Over the past decade, rheumatoid arthritis (RA) management in the UK has evolved with increased use of biologic and targeted synthetic Disease-Modifying Anti-Rheumatic Drugs (DMARDs). The introduction of biosimilars, including AMGEVITA®, has expanded treatment options and improved access for patients. This study aims to (1) describe the clinical characteristics and serious adverse events (SAEs) in RA patients treated with AMGEVITA®, and (2) similarly, describe the incidence of these outcomes from the British Society for Rheumatology Biologics Register for Rheumatoid Arthritis (BSRBR-RA) anti-tumor necrosis factor (anti-TNF) comparison cohort.

Methods

The BSRBR-RA is a national registry for patients with RA receiving biologic treatments, including anti-TNF inhibitors (e.g., adalimumab) and non-anti-TNF biologics, designed to evaluate the long-term safety and effectiveness of these agents in clinical practice.
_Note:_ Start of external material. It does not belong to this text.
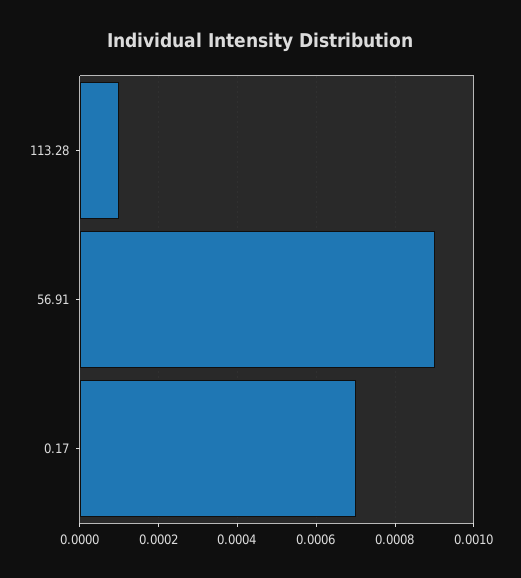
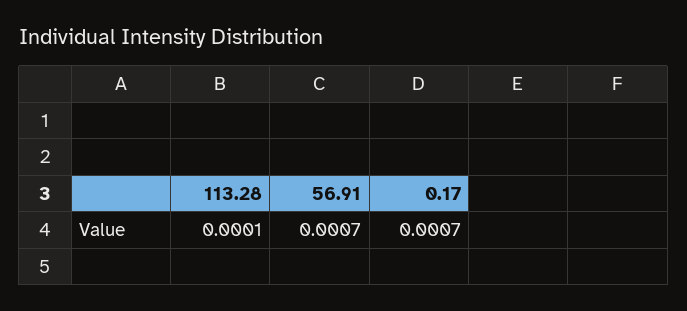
56.91: 0.0009 -> 0.0007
SAE analyses derived from an interim pharmacovigilance report on a subset of all AMGEVITA® and anti-TNF patients in the BSRBR-RA based on the Manchester Template Report. Eligible participants were ≥ 16 years of age with RA who registered in the registry within 6 months of initiating AMGEVITA®. Descriptive statistics were calculated for all variables of interest.

Results

From 01/01/2019 to 31/03/2022, 288 RA patients initiating AMGEVITA® were enrolled. Follow-up ended 30/11/2023. The mean (SD) age was 59.7 (12.0) years; 86 (28.0%) were male; and mean (SD) disease duration at initiation was 9.9 (9.8) years. Two-thirds of AMGEVITA® patients were biologically naïve and 9.8% were using steroids at initiation. The crude incidence rate of SAEs in the AMGEVITA® cohort was 9.6 per 1,000 patient-years (95% CI: 3.1–22.4), including 37.5 serious infections per 1,000 patient-years (95% CI: 95% CI: 23.2–57.3). For context, the anti-TNF comparator cohort had a crude SAE rate of 13.3 per 1,000 patient-years (95% CI: 10.6–16.5) and a serious infection rate of 49.1 per 1,000 patient-years (95% CI: 43.8–54.8).

Conclusion

The crude incidence rates of SAEs and serious infections among AMGEVITA® users were within the range observed for the anti-TNF comparator cohort. These findings provide supportive real-world safety data, although differences in baseline characteristics and the absence of adjusted analyses should be considered when interpreting results.